Records for the task Block Start

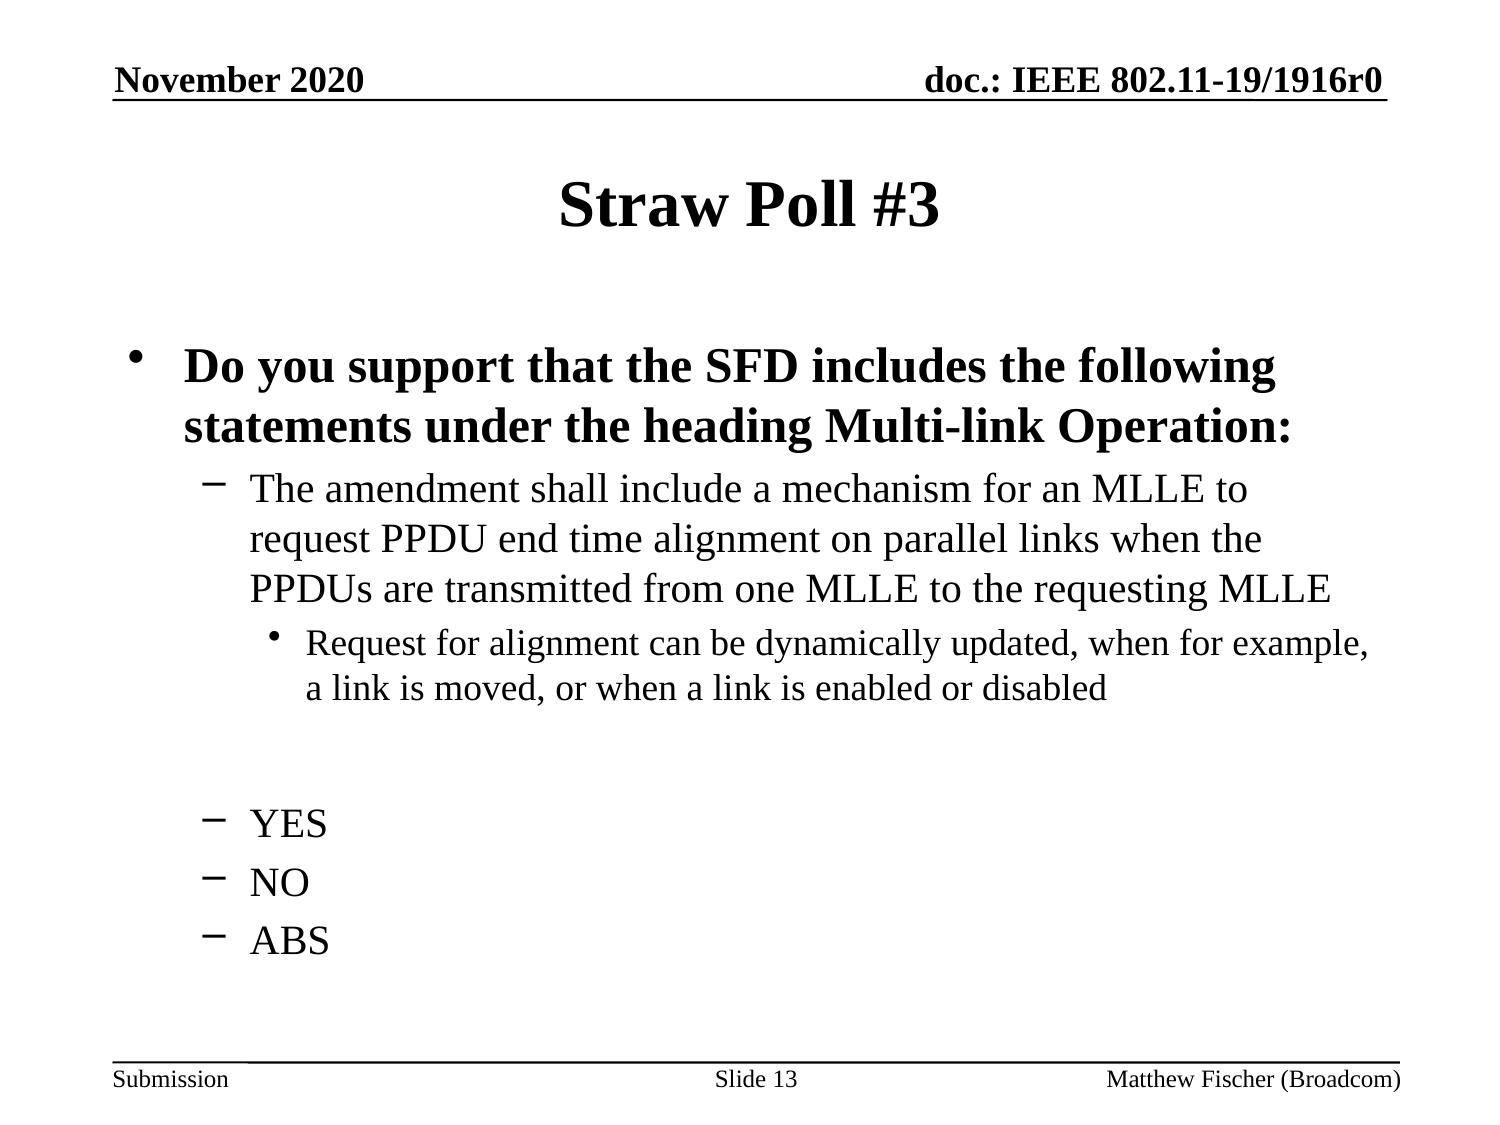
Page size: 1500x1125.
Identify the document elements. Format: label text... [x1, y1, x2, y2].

slide_number Slide 13 [712, 1061, 800, 1093]
footer Matthew Fischer (Broadcom) [1102, 1061, 1402, 1093]
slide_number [114, 54, 368, 101]
list Do you support that the SFD includes the following statements under the heading Multi-link Operation: The amendment shall include a mechanism for an MLLE to request PPDU end time alignment on parallel links when the PPDUs are transmitted from one MLLE to the requesting MLLE Request for alignment can be dynamically updated, when for example, a link is moved, or when a link is enabled or disabled YES NO ABS [112, 324, 1388, 1001]
title Straw Poll #3 [112, 112, 1388, 288]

Records for the task Block End

*Prompt*. Please print the data above once more, exactly as it appears, with no pictures.

*Solved exercise*.
Page size: 1500x1125.
Identify the document elements. Format: label text... [x1, y1, x2, y2].

slide_number Slide 13 [712, 1061, 800, 1093]
footer Matthew Fischer (Broadcom) [1102, 1061, 1402, 1093]
slide_number [114, 54, 368, 101]
list Do you support that the SFD includes the following statements under the heading Multi-link Operation: The amendment shall include a mechanism for an MLLE to request PPDU end time alignment on parallel links when the PPDUs are transmitted from one MLLE to the requesting MLLE Request for alignment can be dynamically updated, when for example, a link is moved, or when a link is enabled or disabled YES NO ABS [112, 324, 1388, 1001]
title Straw Poll #3 [112, 112, 1388, 288]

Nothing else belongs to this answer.